Out of the blue this past week, networking between my Docker containers running in my GitLab CI/CD pipeline stopped working.
I bet you’re thinking that I pushed some new code and it broke, and I decided to take the low road and blame my tech stack?
Absolutely not.
After an issue years ago that bit me, I decided to start running my test suite on a schedule, every day before I boot up. By doing so, I can see if any weirdness has cropped up, independent of code changes.
I highly recommend this practice. It helps to identifies scenarios where perhaps you didn’t pin a dependency as hard as you should have. Also helps to identify data/time dependent tests in your suite that break on the first of the month, year, etc.
Sadly, I lost two evenings trying to figure out what actually broke. From my observations, the issue seemed related to my Redis instances. They appeared to be going away at some point in the process.
GitLab Runner Services
My particular setup is a bit more involved than most folks, as I explicitly spin up two Redis instances. My production setup includes a stand-alone Redis instance for shared sessions, shared caching, and tracking global metrics.
Each of my web servers also have Redis available locally. This is an additional layer of caching, for performance as well as providing resilience when the stand-alone instance isn’t available.
Running multiple instances of the same service in GitLab Runner comes with its own set of challenges, that I’ve overcome ages ago. Specifically, you need to make sure you alias one of the services:
test:
stage: test
services:
- mongo
- redis
- name: redis
alias: cache
.gitlab-ci.ymlTroubleshooting the issue
As mentioned, I lost a few hours over a couple of evenings trying to figure out what was up here.
First I tried going down to a single Redis instance in the tests. I added debugging logic in my codebase as well as in my .gitlab-ci.yml
file. I tried a bunch of other shots in the dark, to no avail.
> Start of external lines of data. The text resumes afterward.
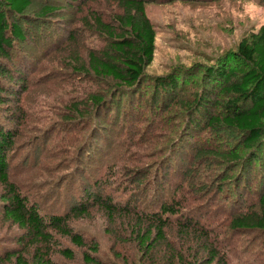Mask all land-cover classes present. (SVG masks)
<instances>
[{
	"label": "rangeland",
	"instance_id": "rangeland-1",
	"mask_svg": "<svg viewBox=\"0 0 264 264\" xmlns=\"http://www.w3.org/2000/svg\"><path fill=\"white\" fill-rule=\"evenodd\" d=\"M32 2L24 23L17 21L26 40L10 51L14 80L4 85L5 97L16 94L0 107V128L13 137L5 154L10 180L21 194L43 218L60 216L88 245L97 244L96 255L106 264H148L135 231L138 225L146 230L153 215L167 221L165 242L153 253L157 264L172 253L189 264L206 259L205 243L226 264H264V231L230 228L240 210L257 208L261 171L246 163L240 132L207 125L211 116L226 115L228 99L219 91L222 83L210 86L207 71L220 64L251 69L230 54L264 28V0H147L156 50L146 83L131 98L126 95L134 90L82 73L75 64L106 46L98 24L119 28V2ZM46 7L55 11L43 18ZM167 76L177 89L157 92L158 78ZM93 98L105 105L95 106ZM232 155L240 162L229 160ZM241 178L248 180L238 188ZM2 193L0 186V264H14L6 255L21 249L22 232L4 218ZM98 200H111L116 216L111 219ZM163 205L178 207V215L163 216ZM76 208L87 212L74 216ZM51 234L57 264H84L87 248ZM60 249L72 250L74 260Z\"/></svg>",
	"mask_w": 264,
	"mask_h": 264
},
{
	"label": "trees",
	"instance_id": "trees-1",
	"mask_svg": "<svg viewBox=\"0 0 264 264\" xmlns=\"http://www.w3.org/2000/svg\"><path fill=\"white\" fill-rule=\"evenodd\" d=\"M115 1L119 2L124 11L123 16L118 18L119 28L112 29L110 25L98 24L97 30L105 36L106 46L100 51H90L88 62L75 64L79 70H82V73L87 74L88 72L96 78L111 80L117 84L119 89L125 91L134 90L126 95L131 98L136 93L138 94L139 89L146 83L145 71L153 62L156 50V32L146 15L147 0ZM32 6V0H0V107H6L7 102L10 101L9 98H13L12 96L16 94L12 92L9 97H5L7 92L4 88L5 83H12L14 80L13 73L9 69L14 65L10 51L26 40L24 28L18 22L24 21L22 16ZM54 11L53 8L46 7L42 9L41 15L45 18ZM230 55L235 56L236 61L250 65L251 69L229 68L226 64H220L218 68L207 71L210 86L216 88L222 83L219 91L228 98L224 105L226 115L223 118L211 116L207 125L213 129H218L220 125H223L240 132L243 136L244 147L249 152L246 163L257 164L261 171V179L264 181V28L259 34L252 35L250 39H243L237 52ZM17 74L20 75V73ZM21 80L23 81L22 78ZM159 89L163 90V93L172 94L177 89V85L171 76L161 77L158 78L155 86L157 92ZM209 90L205 91L206 97L213 94ZM92 101L95 106L105 105L104 100L101 99L93 98ZM199 107L204 111L207 109L203 104ZM12 138L10 132L0 128V186L3 187L1 198L4 206L3 214L8 222L22 232L18 245L21 249L7 253V261L13 259L14 264H57L52 257L53 249H51L53 244L51 233L55 231L60 236L69 239L77 248L88 249L83 254L84 264H106L96 255L99 251L97 244L88 245L80 234L68 226L66 219L60 216L43 218L39 207L31 204L10 180L9 165L5 154L13 146ZM232 157L229 160L240 162V156L232 155ZM230 179L231 177L227 176L223 182L226 183ZM247 180L241 178L236 186L239 188ZM257 193V208L250 207L244 212L240 210V213L230 221V228L233 231L243 234L264 231V186L258 187ZM239 196L241 198L240 194L237 195ZM96 203L106 210L111 219L116 216L118 209L113 206L111 200L105 203L98 200ZM178 209V207L163 205L161 213L163 216L174 217L178 215ZM85 211L87 212L84 208H76L71 214L79 216L85 214ZM148 220L150 223L147 229L144 230L141 225H138L135 235L144 256L149 257L151 261H148V264H157L158 261L153 253L161 243L165 242L167 221L163 220L162 216L155 215L149 216ZM187 226L183 225V228L189 229L190 226ZM153 234L154 237L151 238ZM198 234L203 236L200 232ZM203 237L207 238V236ZM205 245L208 247H206V259L196 258L193 264H226L219 258L216 249L206 243ZM30 249L33 250L31 258L27 255ZM58 253L69 261L75 258L74 252L70 249H60ZM169 256L166 264H189L181 254L172 253Z\"/></svg>",
	"mask_w": 264,
	"mask_h": 264
}]
</instances>
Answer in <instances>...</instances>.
To make matters worse, I knew that GitLab released something around the same time this problem started. Unfortunately, I couldn’t seem to articulate the problem well enough to yield much in terms of content out there when searching.
Usually I’d reach for ChatGPT, but I felt this issue was new enough that the ol’ Robot wouldn’t be much help.
Who moved my cheese?
One of the cardinal sins of building projects, is changing things out from under your users. After even more research, I finally started to gain some traction, seeing many folks having issues crop up out of no where this week.
Bless up, it ain’t just me! 🙌
Seems a change was in fact made on GitLab’s end, that changed the default networking behavior. No network, no way to connect to your services.
I’m actually shocked this wasn’t a full meltdown scenario on X/Reddit/etc. Probably a testament to reach GitLab has compared to GitHub.
The fix ended up being incredible easy, you simply need to add a new variable, FF_NETWORK_PER_BUILD
which will, shocker, enable networking again:
variables:
GIT_STRATEGY: clone
FF_NETWORK_PER_BUILD: "true"
.gitlab-ci.ymlThe time spent on this is time I can’t get back, so I’ll probably be exploring my options as I only have but one project over on GitLab at this point.